Multiple-choice question: which of the following explanations for this pattern is most plausible?
- Although more students are graduating from law school today than a decade ago, they are nonetheless dumber, at least as measured by the bar exam.
- Affirmative action is churning out large numbers of law school graduates who subsequently cannot pass the bar.
- The body of knowledge necessary to practice law in America has substantially increased in the past decade, thus requiring greater knowledge by new attorneys; thus the bar exam has become harder.
- The bar exam is designed to limit the supply of lawyers, not to test whether potential lawyers have sufficient knowledge to practice law.
Free hint: the bar exam is set by existing members of the profession who have a state-granted monopoly on the practice of law.
þ: Glenn Reynolds and Amber Taylor’s comments.
Division of Labour links a Reuters piece that says ”[t]he day is coming when carriers will require special fees even to check a bag.” That day has already arrived in Europe, which you’d think Reuters (of all news agencies) would already be aware of.
A couple of disconnected thoughts about the NCAA basketball tournament thus far:
- If the NCAA wants us to treat the play-in game as part of the “real” tournament, they’re going to have to do better than producing “Opening Round” bunting for the scorer’s table. At the very least, they need to call ESPN and tell them that they’re not allowed to do bush-league phone-in blowout material over the game action. More realistically, the “opening round” needs to be a real round, with four play-in games—one for each region. And the games need to be played in front of a crowd that gives a shit about the outcome, which you’re not generally going to find in Dayton, Ohio.

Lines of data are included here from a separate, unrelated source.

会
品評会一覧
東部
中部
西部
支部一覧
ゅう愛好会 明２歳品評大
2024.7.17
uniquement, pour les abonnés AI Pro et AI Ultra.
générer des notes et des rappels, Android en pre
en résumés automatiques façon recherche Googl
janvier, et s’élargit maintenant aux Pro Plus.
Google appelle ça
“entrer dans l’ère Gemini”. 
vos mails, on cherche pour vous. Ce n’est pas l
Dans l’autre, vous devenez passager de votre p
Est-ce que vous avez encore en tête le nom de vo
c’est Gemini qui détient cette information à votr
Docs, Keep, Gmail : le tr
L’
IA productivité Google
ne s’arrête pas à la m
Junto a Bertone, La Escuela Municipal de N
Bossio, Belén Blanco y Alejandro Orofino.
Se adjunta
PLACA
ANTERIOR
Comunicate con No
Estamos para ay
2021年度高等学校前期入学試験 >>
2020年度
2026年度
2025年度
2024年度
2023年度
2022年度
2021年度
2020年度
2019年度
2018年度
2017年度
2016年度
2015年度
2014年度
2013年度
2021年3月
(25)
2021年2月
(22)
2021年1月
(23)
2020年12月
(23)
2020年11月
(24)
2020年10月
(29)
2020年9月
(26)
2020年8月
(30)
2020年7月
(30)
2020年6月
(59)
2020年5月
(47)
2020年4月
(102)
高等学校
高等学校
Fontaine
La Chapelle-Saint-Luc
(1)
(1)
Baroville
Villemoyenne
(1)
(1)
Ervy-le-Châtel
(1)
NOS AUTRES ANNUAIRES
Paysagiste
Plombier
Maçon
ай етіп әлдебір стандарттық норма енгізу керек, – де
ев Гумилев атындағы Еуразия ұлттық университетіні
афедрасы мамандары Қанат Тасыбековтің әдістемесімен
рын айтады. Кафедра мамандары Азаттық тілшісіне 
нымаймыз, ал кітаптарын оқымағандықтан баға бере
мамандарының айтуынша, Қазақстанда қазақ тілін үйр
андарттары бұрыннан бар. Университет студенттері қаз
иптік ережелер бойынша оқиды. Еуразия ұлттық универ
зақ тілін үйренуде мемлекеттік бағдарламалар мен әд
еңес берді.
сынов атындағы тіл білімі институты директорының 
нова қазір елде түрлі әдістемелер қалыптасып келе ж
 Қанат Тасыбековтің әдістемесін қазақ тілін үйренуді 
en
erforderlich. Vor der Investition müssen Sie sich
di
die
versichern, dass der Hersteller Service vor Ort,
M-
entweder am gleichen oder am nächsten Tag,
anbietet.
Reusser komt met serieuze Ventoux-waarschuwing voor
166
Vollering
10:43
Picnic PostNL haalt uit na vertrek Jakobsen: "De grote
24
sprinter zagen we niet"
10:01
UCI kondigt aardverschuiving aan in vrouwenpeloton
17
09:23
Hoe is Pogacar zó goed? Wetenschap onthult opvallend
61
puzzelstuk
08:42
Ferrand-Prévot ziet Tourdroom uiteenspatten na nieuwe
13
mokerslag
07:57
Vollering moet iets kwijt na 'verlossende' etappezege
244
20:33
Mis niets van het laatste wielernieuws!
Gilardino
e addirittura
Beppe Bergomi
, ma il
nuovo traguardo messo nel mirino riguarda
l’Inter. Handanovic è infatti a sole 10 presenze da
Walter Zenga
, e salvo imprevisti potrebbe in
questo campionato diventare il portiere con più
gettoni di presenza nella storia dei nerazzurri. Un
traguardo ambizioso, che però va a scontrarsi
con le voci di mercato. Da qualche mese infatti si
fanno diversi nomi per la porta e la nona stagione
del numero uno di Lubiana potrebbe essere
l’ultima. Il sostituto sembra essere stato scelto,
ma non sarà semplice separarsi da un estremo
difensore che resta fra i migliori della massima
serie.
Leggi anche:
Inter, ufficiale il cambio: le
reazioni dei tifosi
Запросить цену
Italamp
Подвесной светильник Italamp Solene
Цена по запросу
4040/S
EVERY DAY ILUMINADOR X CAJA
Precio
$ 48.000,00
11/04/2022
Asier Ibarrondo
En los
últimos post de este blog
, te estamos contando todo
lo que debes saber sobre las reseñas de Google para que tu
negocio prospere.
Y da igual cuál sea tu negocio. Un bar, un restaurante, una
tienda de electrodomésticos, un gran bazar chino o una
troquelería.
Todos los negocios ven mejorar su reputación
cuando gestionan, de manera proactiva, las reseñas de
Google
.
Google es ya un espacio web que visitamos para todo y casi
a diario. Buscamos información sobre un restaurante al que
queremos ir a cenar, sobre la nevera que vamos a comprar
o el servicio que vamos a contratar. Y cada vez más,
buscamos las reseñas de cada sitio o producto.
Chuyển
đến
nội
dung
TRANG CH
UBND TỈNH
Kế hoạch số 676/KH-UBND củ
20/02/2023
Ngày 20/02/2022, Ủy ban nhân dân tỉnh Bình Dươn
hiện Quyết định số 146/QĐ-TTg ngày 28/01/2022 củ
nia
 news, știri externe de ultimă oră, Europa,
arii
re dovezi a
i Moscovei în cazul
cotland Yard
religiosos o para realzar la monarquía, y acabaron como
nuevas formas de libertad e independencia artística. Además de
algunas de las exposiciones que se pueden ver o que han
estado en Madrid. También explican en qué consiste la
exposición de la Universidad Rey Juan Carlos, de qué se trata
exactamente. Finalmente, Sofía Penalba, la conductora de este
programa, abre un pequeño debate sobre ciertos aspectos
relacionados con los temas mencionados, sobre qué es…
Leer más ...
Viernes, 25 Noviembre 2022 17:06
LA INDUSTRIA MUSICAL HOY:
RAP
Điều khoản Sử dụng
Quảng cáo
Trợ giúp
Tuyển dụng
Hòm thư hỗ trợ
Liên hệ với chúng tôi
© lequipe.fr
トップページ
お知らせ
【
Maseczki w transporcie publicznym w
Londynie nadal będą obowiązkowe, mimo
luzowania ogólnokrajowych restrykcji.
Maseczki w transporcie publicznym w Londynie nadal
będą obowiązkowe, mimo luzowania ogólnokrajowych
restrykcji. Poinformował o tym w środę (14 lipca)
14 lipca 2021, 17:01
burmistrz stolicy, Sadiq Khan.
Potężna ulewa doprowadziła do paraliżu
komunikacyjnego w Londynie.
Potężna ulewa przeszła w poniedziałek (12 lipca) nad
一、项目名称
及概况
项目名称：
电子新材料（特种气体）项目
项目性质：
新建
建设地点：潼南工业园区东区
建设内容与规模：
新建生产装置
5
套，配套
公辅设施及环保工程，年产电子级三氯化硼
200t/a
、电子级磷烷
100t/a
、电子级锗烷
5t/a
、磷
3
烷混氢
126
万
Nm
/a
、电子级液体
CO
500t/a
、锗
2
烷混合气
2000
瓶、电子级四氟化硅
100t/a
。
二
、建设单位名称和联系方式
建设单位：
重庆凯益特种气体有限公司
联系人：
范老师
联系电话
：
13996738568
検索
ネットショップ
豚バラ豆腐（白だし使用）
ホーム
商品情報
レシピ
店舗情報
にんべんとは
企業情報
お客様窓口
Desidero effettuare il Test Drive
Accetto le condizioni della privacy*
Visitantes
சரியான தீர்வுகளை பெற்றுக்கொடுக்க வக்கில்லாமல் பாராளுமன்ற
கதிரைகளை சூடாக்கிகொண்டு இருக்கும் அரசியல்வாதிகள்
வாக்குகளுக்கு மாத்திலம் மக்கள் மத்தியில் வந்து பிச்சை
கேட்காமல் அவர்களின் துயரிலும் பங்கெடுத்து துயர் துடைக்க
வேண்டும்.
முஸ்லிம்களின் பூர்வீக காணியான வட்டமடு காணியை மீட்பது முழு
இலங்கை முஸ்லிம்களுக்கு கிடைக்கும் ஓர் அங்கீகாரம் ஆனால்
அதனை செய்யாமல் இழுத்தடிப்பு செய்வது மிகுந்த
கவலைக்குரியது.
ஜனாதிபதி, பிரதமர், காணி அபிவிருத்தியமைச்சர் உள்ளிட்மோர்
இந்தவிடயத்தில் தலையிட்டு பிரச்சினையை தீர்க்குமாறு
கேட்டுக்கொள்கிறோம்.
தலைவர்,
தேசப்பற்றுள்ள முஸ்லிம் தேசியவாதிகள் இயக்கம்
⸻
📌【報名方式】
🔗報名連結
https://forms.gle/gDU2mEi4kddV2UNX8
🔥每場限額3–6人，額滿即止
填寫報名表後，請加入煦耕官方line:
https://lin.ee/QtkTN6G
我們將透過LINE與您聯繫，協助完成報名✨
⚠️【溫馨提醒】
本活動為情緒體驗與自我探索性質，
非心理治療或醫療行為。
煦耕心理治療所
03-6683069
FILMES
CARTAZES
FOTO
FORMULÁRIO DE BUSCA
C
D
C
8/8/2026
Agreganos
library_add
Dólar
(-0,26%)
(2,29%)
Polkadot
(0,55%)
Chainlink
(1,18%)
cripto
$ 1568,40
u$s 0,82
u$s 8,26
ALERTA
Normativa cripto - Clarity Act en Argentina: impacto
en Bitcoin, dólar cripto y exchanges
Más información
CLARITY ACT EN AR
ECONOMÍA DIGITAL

- I’d never accuse the selection committee of showing favoritism toward generating good product, but it’s a mighty convenient coincidence that a lot of good, name-brand major conference teams are free to play deep into the now NCAA-owned-and-operated NIT rather than facing a second-round “big dance” exit against like likes of UConn or Duke.
My brackets, incidentally, are pretty boring; I’m not at all sold on Gonzaga or Tennessee doing much in the tourney. I picked Duke to win it all, over North Carolina (in my Yahoo! bracket) and Boston College (in my ESPN bracket)—I think otherwise the two brackets are identical.